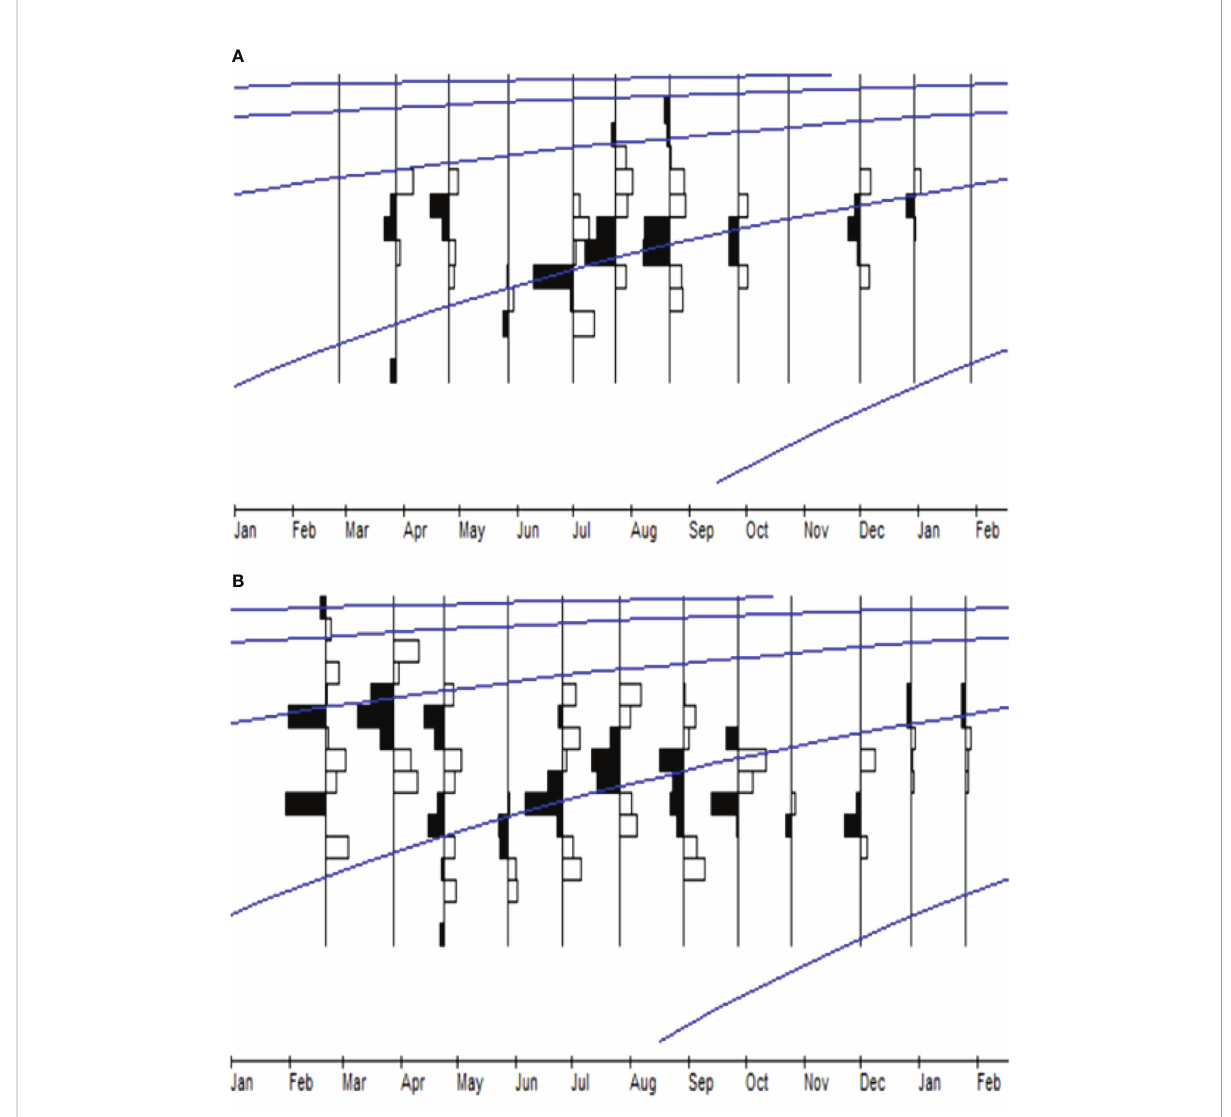
FIGURE 7 Length-frequency distribution data and the growth curves estimated using ELEFAN for (A) female and (B) male P. elegans from the southeast Caspian Sea (2019 –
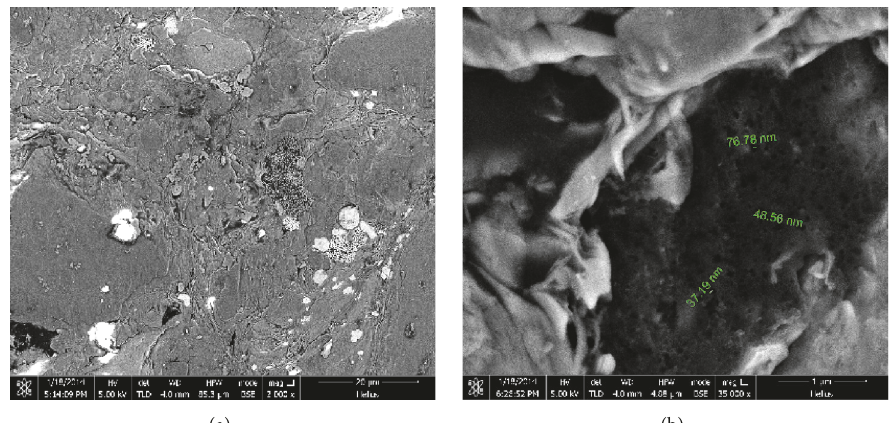
Figure 1: Backscattered electron images of shale samples: (a) SEM image of a lower resolution; (b) SEM image of a higher resolution.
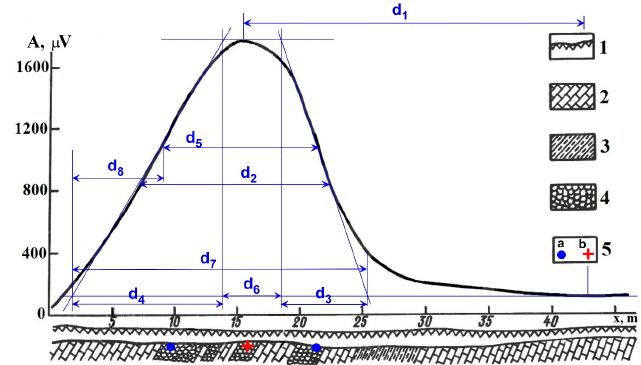
Figure 3. Quantitative analysis of piezoelectric measurements at a gold-bearing quartz deposit Ustnerinskoe (Yakutia region, Russia) (initial geological-geophysical data from [14]): (1) deluvium; (2) limestone; (3) quartz-mica shales; (4) veined quartz; and (5) obtained parameters for the model of thick bed: (a) angle points; and (b) center of the anomalous body.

*What this task involves:*
Pictures aside, repeat every line of the data above exactly.

*Solution to this exercise:*
FIGURE 7 Length-frequency distribution data and the growth curves estimated using ELEFAN for (A) female and (B) male P. elegans from the southeast Caspian Sea (2019 –
Figure 1: Backscattered electron images of shale samples: (a) SEM image of a lower resolution; (b) SEM image of a higher resolution.
Figure 3. Quantitative analysis of piezoelectric measurements at a gold-bearing quartz deposit Ustnerinskoe (Yakutia region, Russia) (initial geological-geophysical data from [14]): (1) deluvium; (2) limestone; (3) quartz-mica shales; (4) veined quartz; and (5) obtained parameters for the model of thick bed: (a) angle points; and (b) center of the anomalous body.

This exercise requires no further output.